Technically, the recent price action has seen LUNA break key support levels that had previously contained the token’s downside. The 7-day and 1-month declines suggest a continuation of bearish
, with further support levels likely to be tested in the near term. The price is currently trading below major moving averages, reinforcing the bearish bias. Traders are closely watching for signs of a potential reversal, but so far, there has been no indication of a near-term bottom.The broader market dynamics continue to favor risk-off strategies, with LUNA underperforming against most of its peers. The lack of bullish catalysts, such as regulatory developments or major project updates, has left the token vulnerable to ongoing market rotation. Analysts have emphasized that without a clear catalyst for a turnaround, LUNA is likely to remain in a downtrend.
Technical indicators suggest that the sell-off may not yet be complete, as momentum remains in a bearish phase. The relative strength index (RSI) has trended lower, indicating a lack of buying pressure and sustained bearish control. The MACD (Moving Average Convergence Divergence) is also in negative territory, showing that the downward trend is being reinforced by a lack of bullish momentum. These indicators collectively suggest that LUNA could see further downside in the near term, particularly if key support levels are breached.
Backtest Hypothesis
To evaluate the behavior of LUNA after significant price shocks, a backtesting strategy was applied to historical data from January 1, 2022, through November 7, 2025. The analysis focused on 57 instances where LUNA fell by at least 10% in a single trading session. The average next-day return following such events was -1.5%, with a win rate of approximately 39%, suggesting limited short-term recovery potential.
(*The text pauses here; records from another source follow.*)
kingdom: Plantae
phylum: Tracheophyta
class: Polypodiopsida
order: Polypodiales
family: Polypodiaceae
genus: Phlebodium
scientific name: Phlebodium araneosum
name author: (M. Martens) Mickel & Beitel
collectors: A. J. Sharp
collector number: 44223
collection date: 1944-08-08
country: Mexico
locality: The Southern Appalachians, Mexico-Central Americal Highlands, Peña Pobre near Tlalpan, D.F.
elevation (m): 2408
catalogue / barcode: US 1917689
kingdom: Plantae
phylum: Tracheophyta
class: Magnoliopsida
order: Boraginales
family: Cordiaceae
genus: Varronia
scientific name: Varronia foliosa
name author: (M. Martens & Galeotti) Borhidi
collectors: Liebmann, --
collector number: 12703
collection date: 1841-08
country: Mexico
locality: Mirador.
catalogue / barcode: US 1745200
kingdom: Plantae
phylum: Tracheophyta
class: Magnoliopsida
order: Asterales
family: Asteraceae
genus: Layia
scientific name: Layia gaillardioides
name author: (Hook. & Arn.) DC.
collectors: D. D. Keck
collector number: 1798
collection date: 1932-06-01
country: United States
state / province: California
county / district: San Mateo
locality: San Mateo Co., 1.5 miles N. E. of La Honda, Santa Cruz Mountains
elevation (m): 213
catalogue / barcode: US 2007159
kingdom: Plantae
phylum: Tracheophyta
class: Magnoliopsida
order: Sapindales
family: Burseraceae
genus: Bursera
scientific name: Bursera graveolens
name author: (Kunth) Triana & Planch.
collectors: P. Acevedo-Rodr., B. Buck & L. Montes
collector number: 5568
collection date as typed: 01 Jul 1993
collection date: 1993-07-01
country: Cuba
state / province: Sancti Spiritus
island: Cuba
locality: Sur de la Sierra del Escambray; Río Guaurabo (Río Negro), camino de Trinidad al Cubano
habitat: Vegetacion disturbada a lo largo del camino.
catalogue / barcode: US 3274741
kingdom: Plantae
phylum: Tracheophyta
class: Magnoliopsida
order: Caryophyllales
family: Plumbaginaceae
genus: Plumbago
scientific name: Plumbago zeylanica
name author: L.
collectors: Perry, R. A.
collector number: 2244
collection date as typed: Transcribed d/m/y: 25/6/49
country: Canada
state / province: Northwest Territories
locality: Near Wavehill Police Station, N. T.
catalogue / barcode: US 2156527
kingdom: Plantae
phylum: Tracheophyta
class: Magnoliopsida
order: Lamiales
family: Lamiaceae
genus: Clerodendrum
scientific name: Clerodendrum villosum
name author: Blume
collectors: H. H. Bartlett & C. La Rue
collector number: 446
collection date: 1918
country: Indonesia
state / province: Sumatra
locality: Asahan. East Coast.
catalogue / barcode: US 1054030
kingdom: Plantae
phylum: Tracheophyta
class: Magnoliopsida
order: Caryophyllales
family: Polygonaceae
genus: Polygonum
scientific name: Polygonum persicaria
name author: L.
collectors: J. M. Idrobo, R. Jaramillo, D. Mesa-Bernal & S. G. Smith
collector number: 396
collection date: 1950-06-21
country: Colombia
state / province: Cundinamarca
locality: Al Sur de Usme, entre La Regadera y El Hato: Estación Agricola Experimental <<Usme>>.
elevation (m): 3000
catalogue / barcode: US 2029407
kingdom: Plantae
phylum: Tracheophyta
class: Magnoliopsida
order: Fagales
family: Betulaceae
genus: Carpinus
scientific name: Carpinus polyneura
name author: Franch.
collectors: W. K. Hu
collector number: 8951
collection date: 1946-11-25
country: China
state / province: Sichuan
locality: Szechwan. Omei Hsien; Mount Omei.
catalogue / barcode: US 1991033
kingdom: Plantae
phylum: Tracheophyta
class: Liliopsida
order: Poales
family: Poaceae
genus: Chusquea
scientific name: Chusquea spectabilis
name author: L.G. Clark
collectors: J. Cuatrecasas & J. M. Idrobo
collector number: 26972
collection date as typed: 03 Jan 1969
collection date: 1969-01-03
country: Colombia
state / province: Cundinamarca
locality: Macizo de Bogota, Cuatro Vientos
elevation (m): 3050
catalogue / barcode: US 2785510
Over a 30-day period following the shock, the average cumulative return was +23.4%. However, the statistical significance of this return was weak, as the t-statistic did not indicate a robust edge. The wide dispersion of outcomes suggests that while some periods saw strong rebounds, others experienced continued declines, making it difficult to rely on this pattern for consistent returns.
The mean-reversion tendency became visible around day 6–10, but confidence bands remained wide, signaling high uncertainty. This implies that while mild rebound patterns exist, they are not strong enough to support a systematic trading strategy.
The backtesting assumptions included a price series based on close-to-close percentage changes, an event filter of -10% or greater drops, and a 30-day evaluation window. The benchmark used was LUNA’s unconditional drift, representing a buy-and-hold scenario over the same period. A two-tailed t-test was used to assess the significance of cross-event mean returns.